In my case, my ADC Vref was hardwired to 3.3V, and I finally figured out why this limited range to about 1 centimeter. Running at 3.3V and 5V were both limited, the former because the IR output was too dim, the latter because the top of my Vout range was clipped by the ADC VREF.
I ended up powering with 5V and adding a 10K resistor between OUT and GND. This allowed full-power IR led and cut my max Vout in half (2.5V), bringing the full range below my ADC Vref, which increased the sensing range of this unit to a full inch (2.5 CM).
In the same way, you can hook this directly to a microprocessor's digital input by matching the value of this added OUT/GND resistor to your digital input characteristics (you'd want your IR Vout max just above the digital input's Vmax for a low signal).
Also note that incandescent light (from standard tungsten bulbs) will throw the sensor way off as it's much stronger than the reflected IR light. I haven't tested sunlight, but I assume it'll have a similar effect. I'm using my microcontroller to calibrate the analog input to account for ambient light, which should work in low/indirect indoor light.
If I just want this to tell me black/white, can I connect these to an Arduino digital input pin and use a trimpot to adjust the sensitivity?
The emitter current limiting resistor on the analog versions that are shipping October 2012 are measuring to be 100 ohms. The sensors are actually running pretty warm. The emitters are drawing 34mA at 5V - but a perfect 20mA at 3V3. I know the datasheet has absolute maximum ratings of 50mA, but... I have four of them runing at 5V and they're all running just over 100ºF. Are we sure this is OK?
I have the same "issue". I don’t know if this is ok...
how can you connect those as an array like 3 or 4 in a row?
Can anyone tell me the range on these? I've got several (analogs), for line following, but they only seem to work under 1 cm.
Say I was using this with an Arduino Duemilanove. I think (I may be wrong) the analog inputs on it measure current, not voltage. So when you said "the lower the output voltage" did you mean current?
Also, it says "We also have an digital version of this board" at the end of the description.
They definitely mean voltage.
Analog inputs on microcontrollers measure voltage.
Speaking of Arduinos, here is an Arduino library for reading Pololu's version of this sensor. It should work for the Sparkfun version as well.
These are great sensors. I'm going to see if I can make a heart rate monitor as davr mentioned.
Re the current limiting resistor, it is actually 150 ohm.
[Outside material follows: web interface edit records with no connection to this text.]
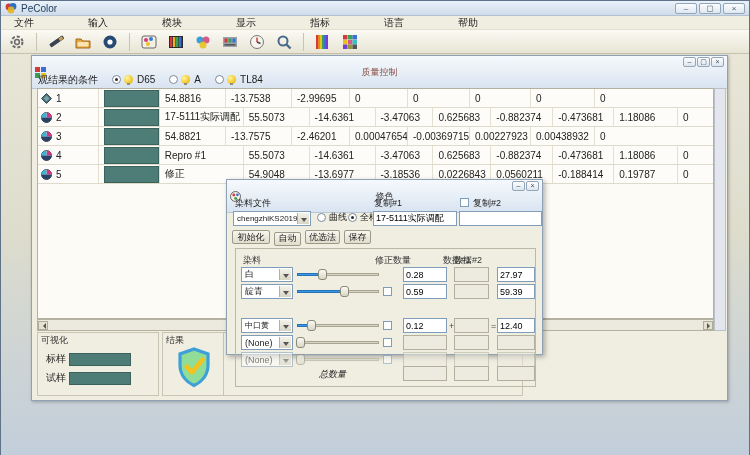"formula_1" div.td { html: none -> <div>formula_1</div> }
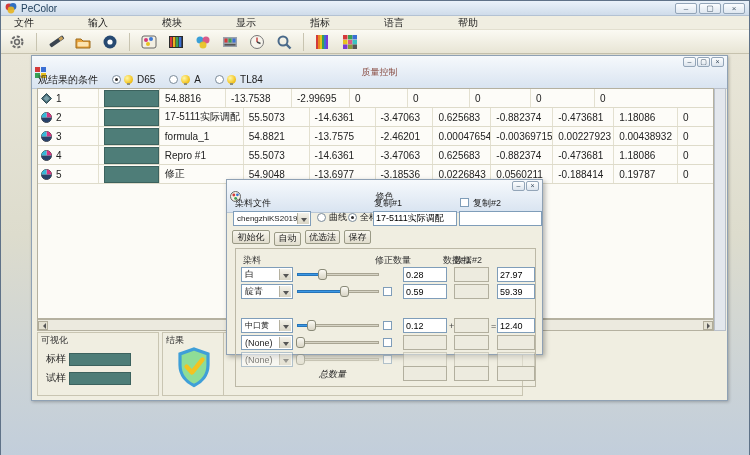"修色" .dialog { height: 176px -> 230px }
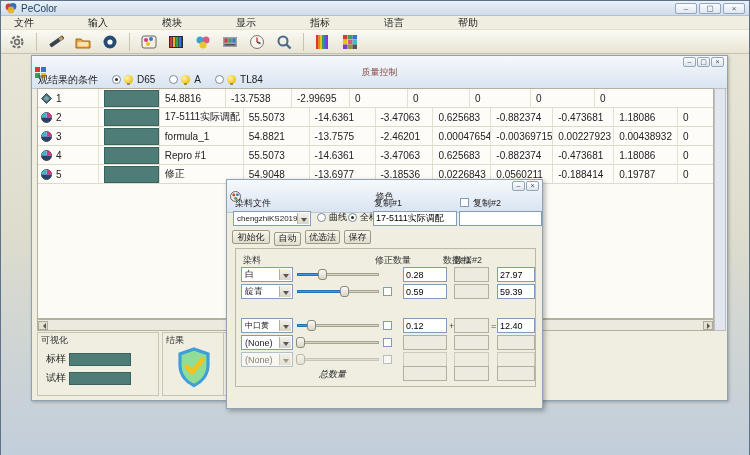"粉红" div.drow { html: none -> <div> <div> <span>粉红</span> <span></span> </div> <div> <div></div> <div></div> <div></div> </div> <span></span> <input> <input> <input> </div> }
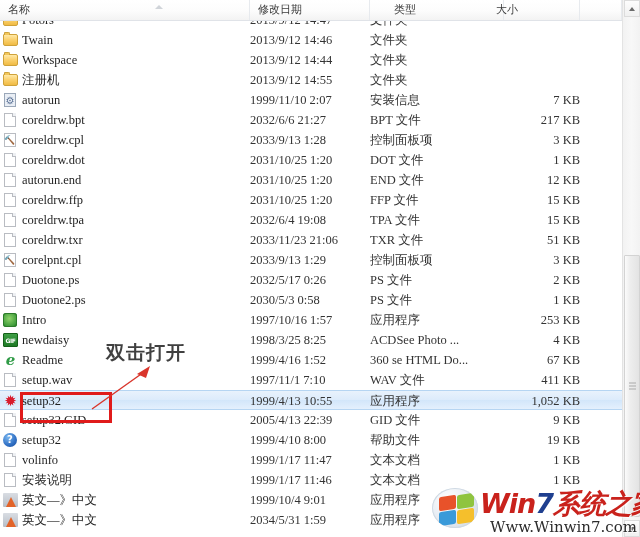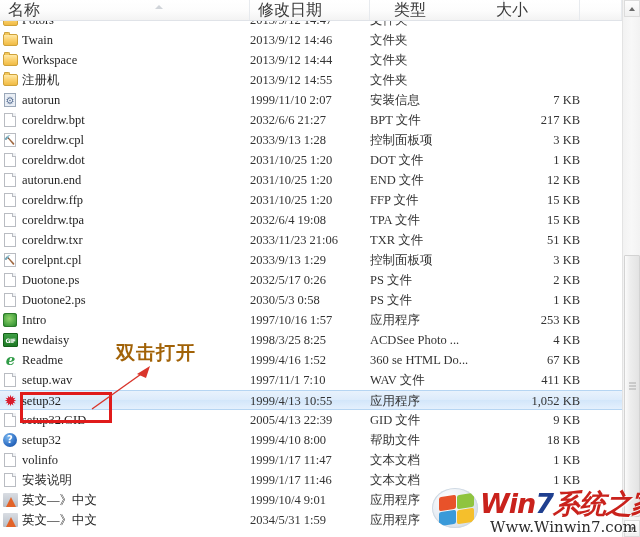"名称" .col-header .hcell { font-size: 16px -> 11px }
I'm replacing it with 100 ohm to make the sensor function at 3.3V. (Note, the 8x strip is configurable to work at both voltages; this one isn't.)
What are the SMD packages for the resistors? I want to replace them too.
Just in case anyone is wondering, I emailed tech support and they confirmed the BOM has a 100ohm resistor for current limiting on the LED. I've yet to land these in my hands, but I'll post back if they're not actually 100ohm.
I'm glad you carry these now. I bought the digital version by mistake, but converted them to analog by removing the cap and adding the appropriate resistor. Kludgey, but it works.
You ought to make a breakout board for the Hamamatsu P5587: it's got a built in Schmidt trigger, so it's great for wheel encoders.
The analog version is typically easier to use, but the digital version has a few benefits that make me prefer them on my robots:
1) They don't take up valuable analog inputs.
2) Multiple digital modules can be read in parallel while analog modules must be read sequentially if your MCU only has one ADC unit.
3) The digital version can see farther with more resolution (see this app note for more info), though this added resolution comes at the cost of a decreased sample rate.
Note that the Pololu QTR sensors no longer use the QRE1113; they now use a similar generic unit that has a slightly longer range.